Although summer polls suggested Georgia might lose its red state-reign this 2016 election year, political experts agree that Georgia is not becoming blue, but is on a path toward purple.
In more recent peach state polls, Republican nominee, Donald Trump, has only been able to garner a very moderate GOP hold in Georgia, which is rare considering the state has not voted Democratic in almost 25 years. In fact, Georgia has only voted for two Democratic presidential candidates in the past 40 years: Bill Clinton back in 1992 and its very own Jimmy Carter in 1976 and 1980. Barry Hollander, a professor at the University of Georgia, teaching an undergraduate course on public opinion, believes Trump’s continuous, controversial remarks might explain why Georgia seems to be swinging this election cycle.

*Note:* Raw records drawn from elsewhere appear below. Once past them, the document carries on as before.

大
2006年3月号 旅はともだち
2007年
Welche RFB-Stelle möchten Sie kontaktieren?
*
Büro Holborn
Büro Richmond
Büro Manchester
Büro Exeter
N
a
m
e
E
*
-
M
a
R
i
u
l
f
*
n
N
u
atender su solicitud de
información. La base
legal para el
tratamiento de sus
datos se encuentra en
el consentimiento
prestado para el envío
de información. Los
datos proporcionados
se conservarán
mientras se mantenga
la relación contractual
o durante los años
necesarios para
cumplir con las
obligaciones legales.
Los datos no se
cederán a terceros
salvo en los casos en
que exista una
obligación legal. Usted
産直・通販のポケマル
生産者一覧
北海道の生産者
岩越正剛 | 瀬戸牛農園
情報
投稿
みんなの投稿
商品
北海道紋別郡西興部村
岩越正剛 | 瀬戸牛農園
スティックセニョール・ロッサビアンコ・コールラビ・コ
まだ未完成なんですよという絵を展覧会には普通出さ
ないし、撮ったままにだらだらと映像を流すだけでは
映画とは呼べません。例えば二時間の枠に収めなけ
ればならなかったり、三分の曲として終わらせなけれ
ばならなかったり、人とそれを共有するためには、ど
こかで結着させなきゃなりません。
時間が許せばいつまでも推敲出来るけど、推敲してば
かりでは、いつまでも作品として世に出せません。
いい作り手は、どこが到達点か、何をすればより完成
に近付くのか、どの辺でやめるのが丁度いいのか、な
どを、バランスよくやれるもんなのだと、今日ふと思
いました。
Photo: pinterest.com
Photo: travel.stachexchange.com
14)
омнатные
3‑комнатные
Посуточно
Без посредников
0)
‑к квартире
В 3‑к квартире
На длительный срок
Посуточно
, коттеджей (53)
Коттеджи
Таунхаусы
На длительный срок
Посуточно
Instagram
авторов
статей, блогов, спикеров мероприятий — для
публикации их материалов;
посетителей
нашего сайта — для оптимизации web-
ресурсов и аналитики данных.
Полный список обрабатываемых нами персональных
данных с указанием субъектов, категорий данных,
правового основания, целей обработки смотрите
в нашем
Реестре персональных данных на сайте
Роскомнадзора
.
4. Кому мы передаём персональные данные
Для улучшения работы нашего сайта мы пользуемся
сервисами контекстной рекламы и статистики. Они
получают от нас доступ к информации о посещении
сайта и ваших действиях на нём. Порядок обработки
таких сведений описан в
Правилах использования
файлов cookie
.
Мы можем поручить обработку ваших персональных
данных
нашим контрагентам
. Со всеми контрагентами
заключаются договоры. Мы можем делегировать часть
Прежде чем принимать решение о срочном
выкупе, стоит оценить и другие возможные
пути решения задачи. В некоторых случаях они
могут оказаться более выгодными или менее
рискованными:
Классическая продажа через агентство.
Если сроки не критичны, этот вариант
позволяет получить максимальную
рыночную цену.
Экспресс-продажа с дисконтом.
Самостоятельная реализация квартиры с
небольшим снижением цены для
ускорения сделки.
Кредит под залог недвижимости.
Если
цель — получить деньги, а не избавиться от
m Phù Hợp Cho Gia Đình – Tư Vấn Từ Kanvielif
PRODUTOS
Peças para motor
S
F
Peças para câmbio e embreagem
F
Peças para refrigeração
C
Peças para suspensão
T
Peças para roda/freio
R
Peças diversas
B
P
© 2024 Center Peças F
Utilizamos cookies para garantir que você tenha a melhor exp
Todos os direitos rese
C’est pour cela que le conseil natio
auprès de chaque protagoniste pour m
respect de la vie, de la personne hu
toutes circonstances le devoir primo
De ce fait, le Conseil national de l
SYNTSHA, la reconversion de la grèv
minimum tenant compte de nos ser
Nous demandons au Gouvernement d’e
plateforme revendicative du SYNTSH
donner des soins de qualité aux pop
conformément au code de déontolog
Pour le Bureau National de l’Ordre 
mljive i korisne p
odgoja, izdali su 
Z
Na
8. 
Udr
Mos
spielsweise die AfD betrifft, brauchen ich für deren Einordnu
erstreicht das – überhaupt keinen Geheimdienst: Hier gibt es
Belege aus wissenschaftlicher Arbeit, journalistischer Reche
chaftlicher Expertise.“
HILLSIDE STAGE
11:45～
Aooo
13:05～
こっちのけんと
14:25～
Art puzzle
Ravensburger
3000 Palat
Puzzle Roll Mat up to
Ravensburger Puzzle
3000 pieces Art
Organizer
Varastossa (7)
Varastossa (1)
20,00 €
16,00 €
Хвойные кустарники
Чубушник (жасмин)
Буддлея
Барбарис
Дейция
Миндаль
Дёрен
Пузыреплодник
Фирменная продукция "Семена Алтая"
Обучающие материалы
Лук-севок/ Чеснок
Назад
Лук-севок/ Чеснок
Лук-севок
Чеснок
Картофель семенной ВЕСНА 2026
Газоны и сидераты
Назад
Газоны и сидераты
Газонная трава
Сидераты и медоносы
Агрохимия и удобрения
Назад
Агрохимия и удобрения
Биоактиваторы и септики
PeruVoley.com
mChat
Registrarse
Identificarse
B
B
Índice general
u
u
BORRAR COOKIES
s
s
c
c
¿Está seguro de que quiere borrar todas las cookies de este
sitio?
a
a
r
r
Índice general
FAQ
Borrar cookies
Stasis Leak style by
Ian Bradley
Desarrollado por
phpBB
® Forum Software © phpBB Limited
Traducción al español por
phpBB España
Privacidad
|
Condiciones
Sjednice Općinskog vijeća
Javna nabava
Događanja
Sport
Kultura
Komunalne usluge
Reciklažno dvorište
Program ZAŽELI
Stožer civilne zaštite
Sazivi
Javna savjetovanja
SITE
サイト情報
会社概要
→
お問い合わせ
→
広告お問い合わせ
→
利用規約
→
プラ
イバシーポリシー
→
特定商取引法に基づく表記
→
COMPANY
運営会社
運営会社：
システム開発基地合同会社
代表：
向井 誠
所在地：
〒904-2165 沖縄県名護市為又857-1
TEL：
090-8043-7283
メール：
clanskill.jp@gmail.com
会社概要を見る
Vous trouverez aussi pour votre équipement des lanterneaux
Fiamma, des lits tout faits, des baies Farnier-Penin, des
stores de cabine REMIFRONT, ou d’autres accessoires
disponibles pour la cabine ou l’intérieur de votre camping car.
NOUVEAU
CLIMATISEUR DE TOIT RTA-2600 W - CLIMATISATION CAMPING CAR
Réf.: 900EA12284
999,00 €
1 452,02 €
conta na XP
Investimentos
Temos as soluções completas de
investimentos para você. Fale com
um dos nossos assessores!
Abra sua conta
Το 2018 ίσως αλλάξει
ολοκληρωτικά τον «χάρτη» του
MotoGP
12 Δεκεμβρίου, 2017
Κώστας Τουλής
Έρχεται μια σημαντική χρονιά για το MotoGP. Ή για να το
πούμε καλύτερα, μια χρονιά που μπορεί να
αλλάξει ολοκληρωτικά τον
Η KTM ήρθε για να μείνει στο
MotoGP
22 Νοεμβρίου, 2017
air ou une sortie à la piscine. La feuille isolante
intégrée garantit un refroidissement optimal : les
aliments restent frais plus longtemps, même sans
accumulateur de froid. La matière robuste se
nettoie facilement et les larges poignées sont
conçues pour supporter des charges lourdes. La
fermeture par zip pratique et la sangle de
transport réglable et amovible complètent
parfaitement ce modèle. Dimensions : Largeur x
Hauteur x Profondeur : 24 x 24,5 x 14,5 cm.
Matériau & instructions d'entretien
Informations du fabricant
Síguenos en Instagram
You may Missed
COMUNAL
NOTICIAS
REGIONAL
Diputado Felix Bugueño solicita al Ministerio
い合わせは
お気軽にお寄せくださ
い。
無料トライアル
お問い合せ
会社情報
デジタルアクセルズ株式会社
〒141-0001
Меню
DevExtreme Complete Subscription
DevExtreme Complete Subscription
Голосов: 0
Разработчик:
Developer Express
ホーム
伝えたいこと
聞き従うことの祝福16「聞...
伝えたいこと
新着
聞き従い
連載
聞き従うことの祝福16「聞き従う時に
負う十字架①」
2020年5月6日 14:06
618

“The easy answer is Trump,” Hollander said. “It’s like barnacles on the bottom of the ship that accumulate and slow down that boat. Trump has all these barnacles growing on his campaign, the things he’s said, the people he’s pissed off, that is hurting him among enough traditional Republican voters that he’s doing less well than he should be.”
Trump’s contentious remarks about women, race, and religion have even caused Republicans such George W. Bush and John McCain to withdraw their support. However, data has shown there might be more to the equation than just Trump himself. According to a PEW Research Center study, Georgia’s demographics are changing, and point to a steady increase in the state’s minority populations, all of whom tend to vote more liberally. Jamie Carson, a political science professor at the University of Georgia who specializes in American politics, does not expect to see these demographic shifts mirrored in the voting booth. The issue, he explained, is that the demographics of the state are actually quite different than the voters of the state.
“Demographics are improving for the Democrats, but turnout still reflects more of a Republican pattern,” Dr. Carson said. “You’d have to increase voter registration rates and participation rates among African Americans and Hispanics…and then they all have to turn out.”
In fact, Ryan Williamson, a PhD candidate studying American elections at the University of Georgia, said that lower income voters, minority voters, and younger voters are all significantly less likely to show up at the polls than their more conservative counterparts. However, he still believes that these demographic shifts could mix Georgia’s red and blue voters together in 2016.
“Demographic shifts are contributing to a more purple-ish GA,” Williamson admitted. “But that appearance is being exaggerated by the presence of Trump. I don’t know that we’d see that close of a race with a more popular Republican candidate.”
Both Williamson and Carson believe the peach state is still at least decade or two away from being a true swing state like that of Florida or North Carolina. The two agree demographic shifts take years to happen, let alone for them to change the entire outcome of a presidential election.